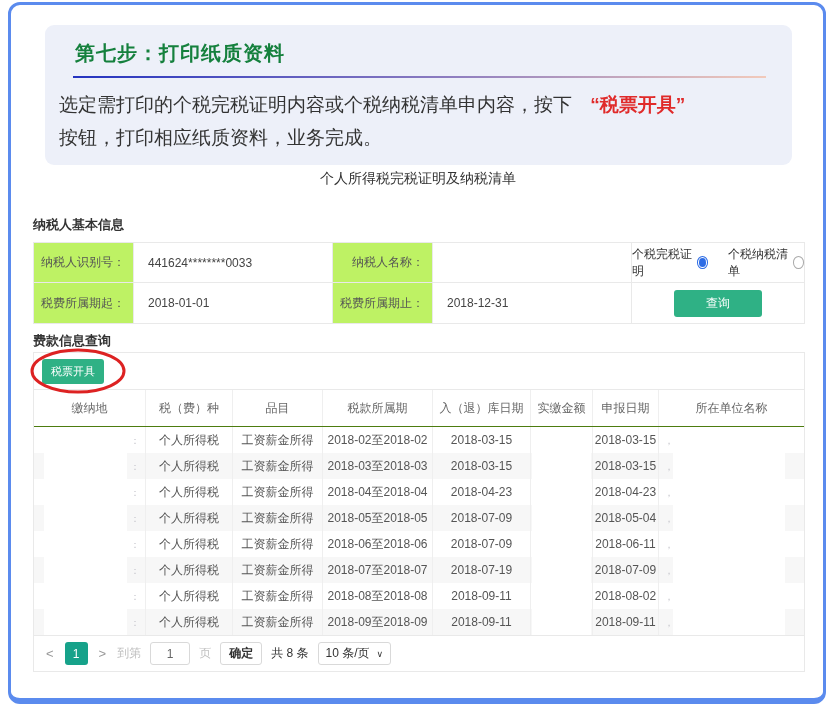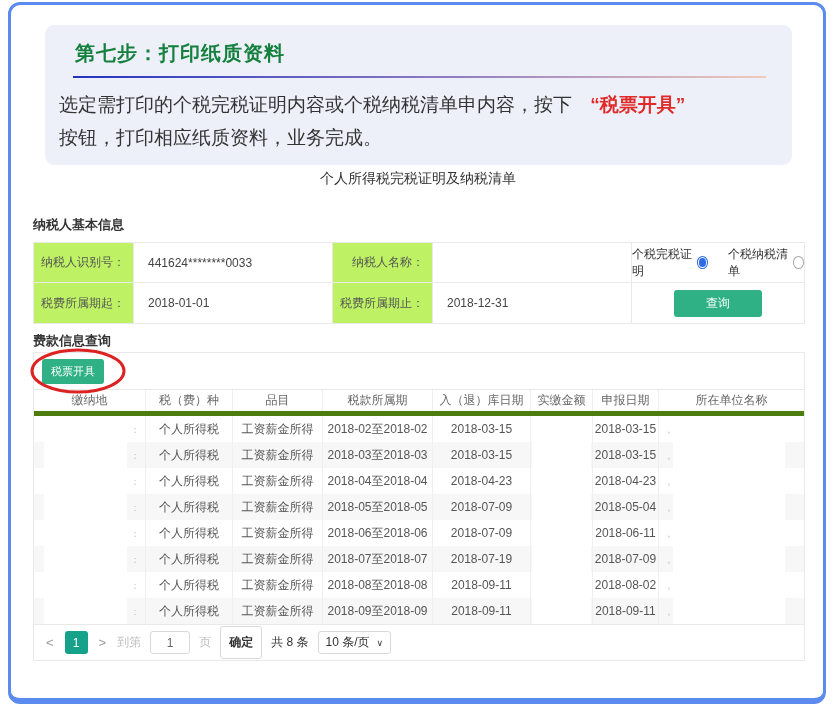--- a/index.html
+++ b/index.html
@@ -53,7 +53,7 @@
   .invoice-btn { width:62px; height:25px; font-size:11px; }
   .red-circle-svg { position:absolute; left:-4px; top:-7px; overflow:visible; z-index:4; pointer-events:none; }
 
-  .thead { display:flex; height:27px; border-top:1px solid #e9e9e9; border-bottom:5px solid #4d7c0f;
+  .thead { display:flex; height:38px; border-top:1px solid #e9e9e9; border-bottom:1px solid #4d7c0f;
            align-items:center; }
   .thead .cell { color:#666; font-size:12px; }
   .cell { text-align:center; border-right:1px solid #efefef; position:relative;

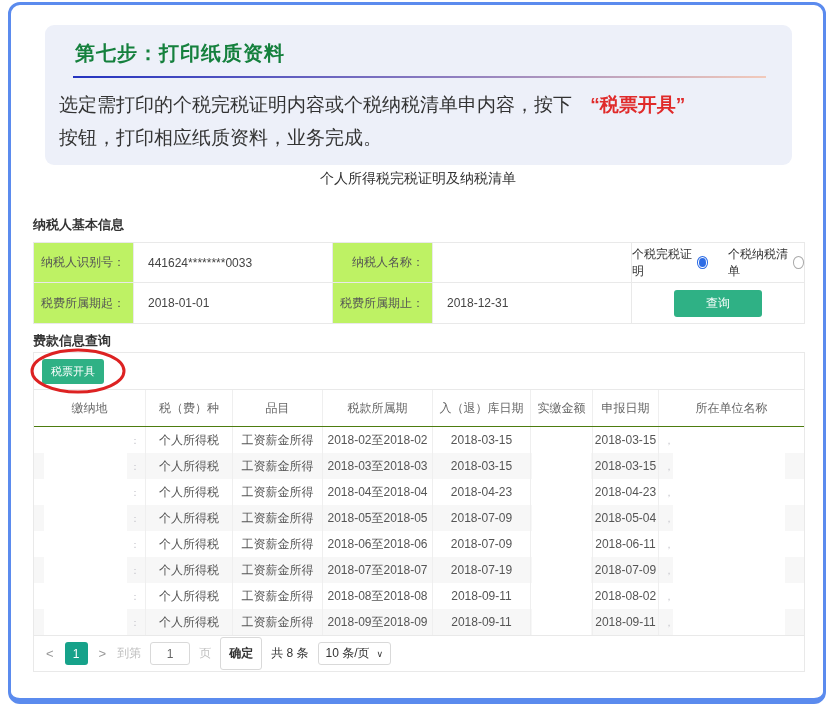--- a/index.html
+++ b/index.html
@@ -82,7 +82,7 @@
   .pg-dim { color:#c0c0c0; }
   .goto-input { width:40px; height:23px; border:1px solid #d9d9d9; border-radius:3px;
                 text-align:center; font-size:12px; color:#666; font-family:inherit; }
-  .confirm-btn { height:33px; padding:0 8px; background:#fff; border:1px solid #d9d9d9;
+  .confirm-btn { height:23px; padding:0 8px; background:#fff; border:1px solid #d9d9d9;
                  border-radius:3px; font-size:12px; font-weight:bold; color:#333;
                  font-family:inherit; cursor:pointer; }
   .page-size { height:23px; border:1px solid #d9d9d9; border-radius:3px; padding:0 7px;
::::::
[HOW TO COMPLETE THIS TASK] Please retype the data exactly. The pictures do not go in.

[EXERCISE ANSWER]
--- a/index.html
+++ b/index.html
@@ -53,7 +53,7 @@
   .invoice-btn { width:62px; height:25px; font-size:11px; }
   .red-circle-svg { position:absolute; left:-4px; top:-7px; overflow:visible; z-index:4; pointer-events:none; }
 
-  .thead { display:flex; height:27px; border-top:1px solid #e9e9e9; border-bottom:5px solid #4d7c0f;
+  .thead { display:flex; height:38px; border-top:1px solid #e9e9e9; border-bottom:1px solid #4d7c0f;
            align-items:center; }
   .thead .cell { color:#666; font-size:12px; }
   .cell { text-align:center; border-right:1px solid #efefef; position:relative;

--- a/index.html
+++ b/index.html
@@ -82,7 +82,7 @@
   .pg-dim { color:#c0c0c0; }
   .goto-input { width:40px; height:23px; border:1px solid #d9d9d9; border-radius:3px;
                 text-align:center; font-size:12px; color:#666; font-family:inherit; }
-  .confirm-btn { height:33px; padding:0 8px; background:#fff; border:1px solid #d9d9d9;
+  .confirm-btn { height:23px; padding:0 8px; background:#fff; border:1px solid #d9d9d9;
                  border-radius:3px; font-size:12px; font-weight:bold; color:#333;
                  font-family:inherit; cursor:pointer; }
   .page-size { height:23px; border:1px solid #d9d9d9; border-radius:3px; padding:0 7px;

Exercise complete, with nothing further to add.